Task details:
Transcribe the entries that follow exactly as they appear, minus pictures.

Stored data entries
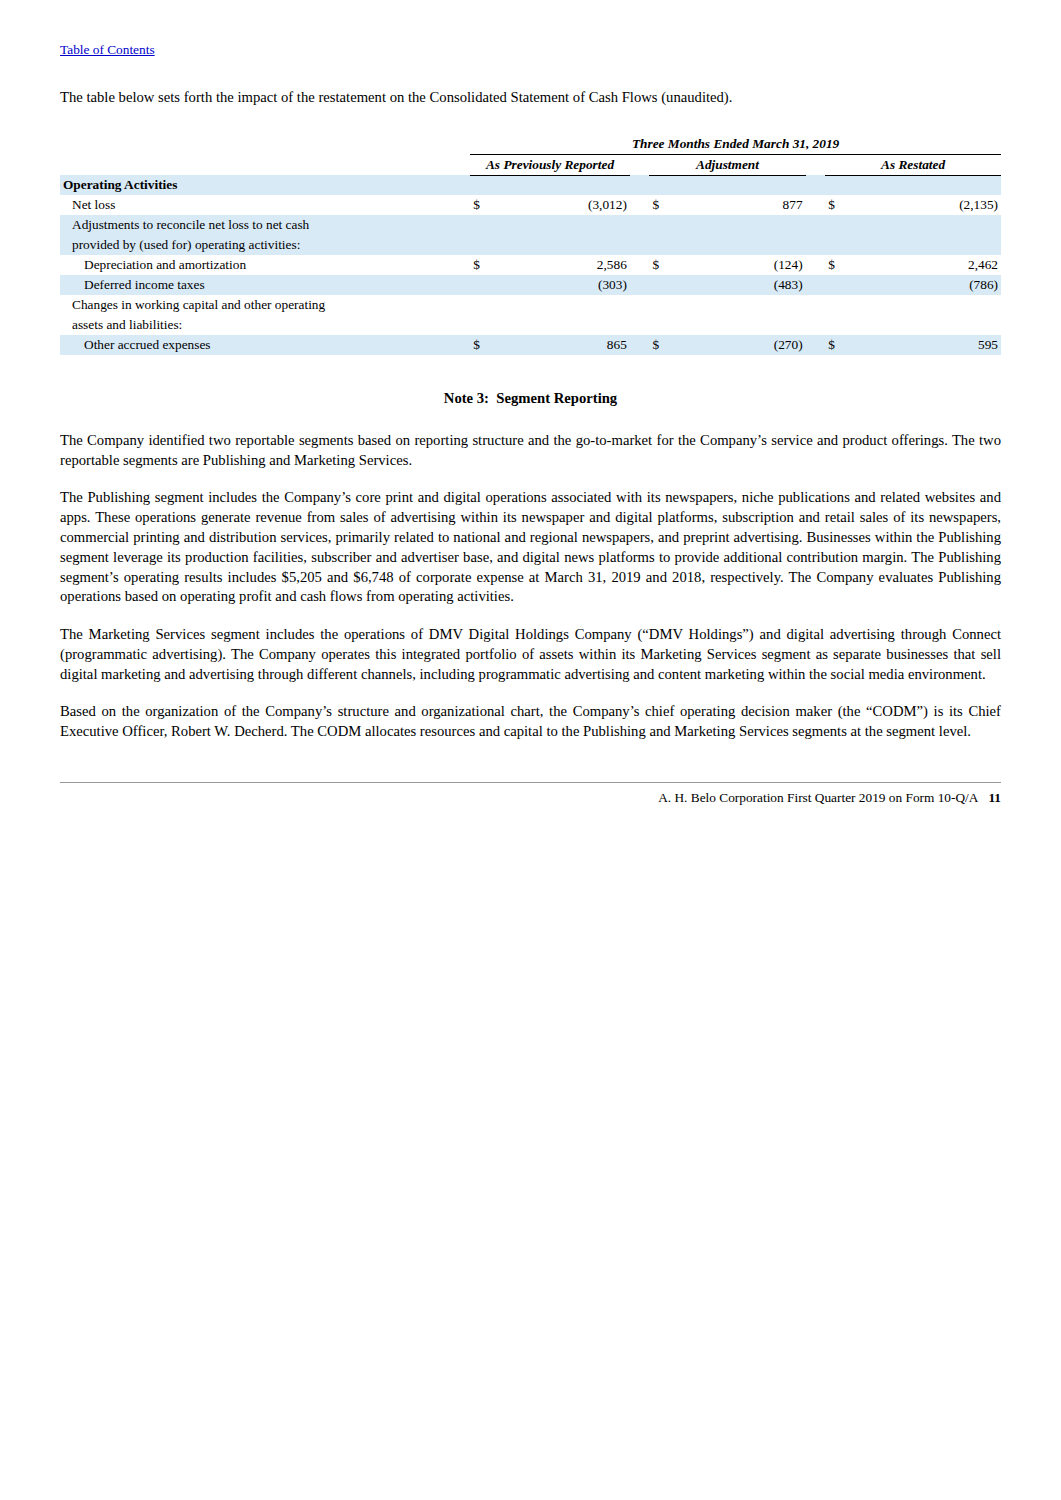Table of Contents
The table below sets forth the impact of the restatement on the Consolidated Statement of Cash Flows (unaudited).
| | Three Months Ended March 31, 2019 |
| | As Previously Reported | | Adjustment | | As Restated |
| Operating Activities | | | | | | | | |
| Net loss | $ | (3,012) | | $ | 877 | | $ | (2,135) |
| Adjustments to reconcile net loss to net cash | | | | | | | | |
| provided by (used for) operating activities: | | | | | | | | |
| Depreciation and amortization | $ | 2,586 | | $ | (124) | | $ | 2,462 |
| Deferred income taxes | | (303) | | | (483) | | | (786) |
| Changes in working capital and other operating | | | | | | | | |
| assets and liabilities: | | | | | | | | |
| Other accrued expenses | $ | 865 | | $ | (270) | | $ | 595 |
Note 3: Segment Reporting
The Company identified two reportable segments based on reporting structure and the go-to-market for the Company’s service and product offerings. The two reportable segments are Publishing and Marketing Services.
The Publishing segment includes the Company’s core print and digital operations associated with its newspapers, niche publications and related websites and apps. These operations generate revenue from sales of advertising within its newspaper and digital platforms, subscription and retail sales of its newspapers, commercial printing and distribution services, primarily related to national and regional newspapers, and preprint advertising. Businesses within the Publishing segment leverage its production facilities, subscriber and advertiser base, and digital news platforms to provide additional contribution margin. The Publishing segment’s operating results includes $5,205 and $6,748 of corporate expense at March 31, 2019 and 2018, respectively. The Company evaluates Publishing operations based on operating profit and cash flows from operating activities.
The Marketing Services segment includes the operations of DMV Digital Holdings Company (“DMV Holdings”) and digital advertising through Connect (programmatic advertising). The Company operates this integrated portfolio of assets within its Marketing Services segment as separate businesses that sell digital marketing and advertising through different channels, including programmatic advertising and content marketing within the social media environment.
Based on the organization of the Company’s structure and organizational chart, the Company’s chief operating decision maker (the “CODM”) is its Chief Executive Officer, Robert W. Decherd. The CODM allocates resources and capital to the Publishing and Marketing Services segments at the segment level.
A. H. Belo Corporation First Quarter 2019 on Form 10-Q/A11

Finished exercise:
Table of Contents
The table below sets forth the impact of the restatement on the Consolidated Statement of Cash Flows (unaudited).
| | Three Months Ended March 31, 2019 |
| | As Previously Reported | | Adjustment | | As Restated |
| Operating Activities | | | | | | | | |
| Net loss | $ | (3,012) | | $ | 877 | | $ | (2,135) |
| Adjustments to reconcile net loss to net cash | | | | | | | | |
| provided by (used for) operating activities: | | | | | | | | |
| Depreciation and amortization | $ | 2,586 | | $ | (124) | | $ | 2,462 |
| Deferred income taxes | | (303) | | | (483) | | | (786) |
| Changes in working capital and other operating | | | | | | | | |
| assets and liabilities: | | | | | | | | |
| Other accrued expenses | $ | 865 | | $ | (270) | | $ | 595 |
Note 3: Segment Reporting
The Company identified two reportable segments based on reporting structure and the go-to-market for the Company’s service and product offerings. The two reportable segments are Publishing and Marketing Services.
The Publishing segment includes the Company’s core print and digital operations associated with its newspapers, niche publications and related websites and apps. These operations generate revenue from sales of advertising within its newspaper and digital platforms, subscription and retail sales of its newspapers, commercial printing and distribution services, primarily related to national and regional newspapers, and preprint advertising. Businesses within the Publishing segment leverage its production facilities, subscriber and advertiser base, and digital news platforms to provide additional contribution margin. The Publishing segment’s operating results includes $5,205 and $6,748 of corporate expense at March 31, 2019 and 2018, respectively. The Company evaluates Publishing operations based on operating profit and cash flows from operating activities.
The Marketing Services segment includes the operations of DMV Digital Holdings Company (“DMV Holdings”) and digital advertising through Connect (programmatic advertising). The Company operates this integrated portfolio of assets within its Marketing Services segment as separate businesses that sell digital marketing and advertising through different channels, including programmatic advertising and content marketing within the social media environment.
Based on the organization of the Company’s structure and organizational chart, the Company’s chief operating decision maker (the “CODM”) is its Chief Executive Officer, Robert W. Decherd. The CODM allocates resources and capital to the Publishing and Marketing Services segments at the segment level.
A. H. Belo Corporation First Quarter 2019 on Form 10-Q/A11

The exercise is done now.